Project description:Ebola virus causes an acute hemorrhagic fever that is associated with high morbidity and mortality. The viral glycoprotein is thought to contribute to pathogenesis, though precise mechanisms are unknown. Cellular pathogenesis can be modeled in vitro by expression of the Ebola viral glycoprotein (GP) in cells, which causes dramatic morphological changes, including cell rounding and surface protein down-regulation. These effects are known to be dependent on the presence of a highly glycosylated region of the glycoprotein, the mucin domain. Here we show that the mucin domain from the highly pathogenic Zaire subtype of Ebola virus is sufficient to cause characteristic cytopathology when expressed in the context of a foreign glycoprotein. Similarly to full length Ebola GP, expression of the mucin domain causes rounding, detachment from the extracellular matrix, and the down-regulation of cell surface levels of beta1 integrin and major histocompatibility complex class 1. These effects were not seen when the mucin domain was expressed in the context of a glycophosphatidylinositol-anchored isoform of the foreign glycoprotein. In contrast to earlier analysis of full length Ebola glycoproteins, chimeras carrying the mucin domains from the Zaire and Reston strains appear to cause similar levels of down-modulation and cell detachment.
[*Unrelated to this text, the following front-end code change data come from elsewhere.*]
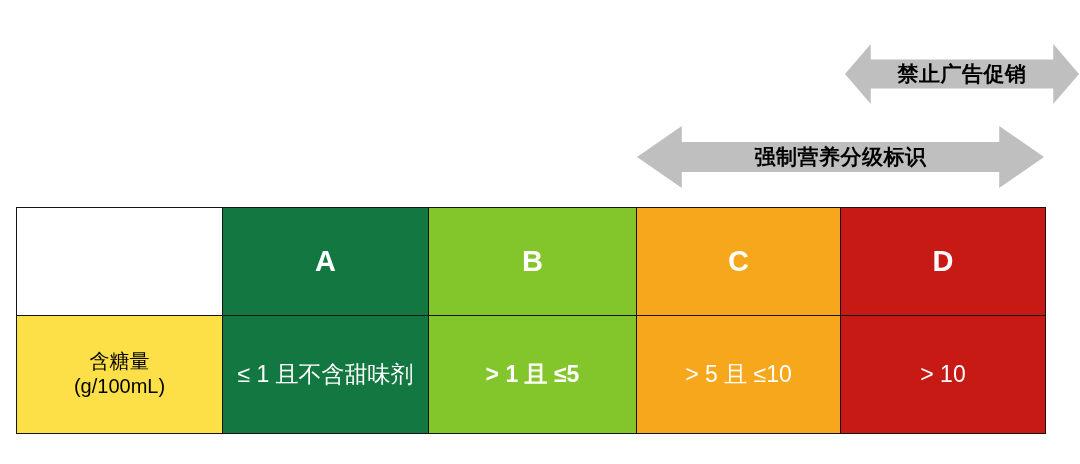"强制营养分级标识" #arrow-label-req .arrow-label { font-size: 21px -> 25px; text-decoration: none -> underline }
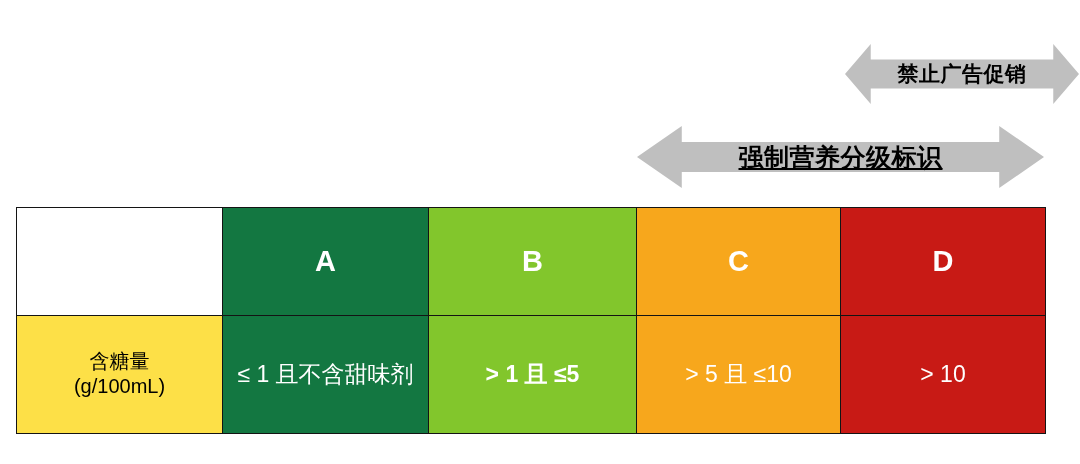"含糖量" td.row-label { background: #fde047 -> #c4b5fd }
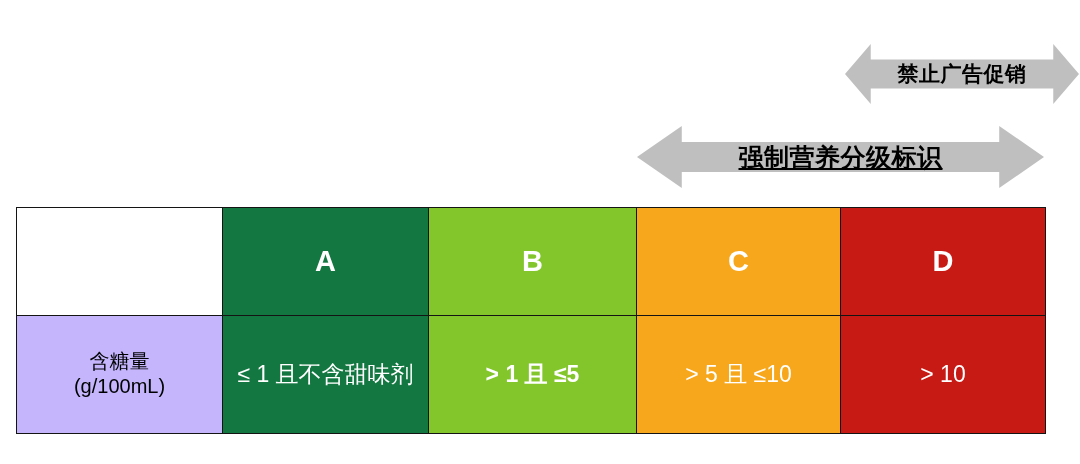"饱和脂肪量" tr.data-row { html: none -> <tr> <td> <div>饱和脂肪量</div> <div>(g/100mL)</div> </td> <td>≤ 0.7</td> <td>&gt; 0.7 且 ≤ 1.2</td> <td>&gt; 1.2 且 ≤ 2.8</td> <td>&gt; 2.8</td> </tr> }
Cytopathology associated with Ebola glycoprotein expression does not occur when GP expression is restricted to the endoplasmic reticulum. In contrast to a previously published report, our results demonstrate that GP-induced surface protein down-regulation is not mediated through a dynamin-dependent pathway. Overall, these results support a model in which the mucin domain of Ebola GP acts at the cell surface to induce protein down modulation and cytopathic effects.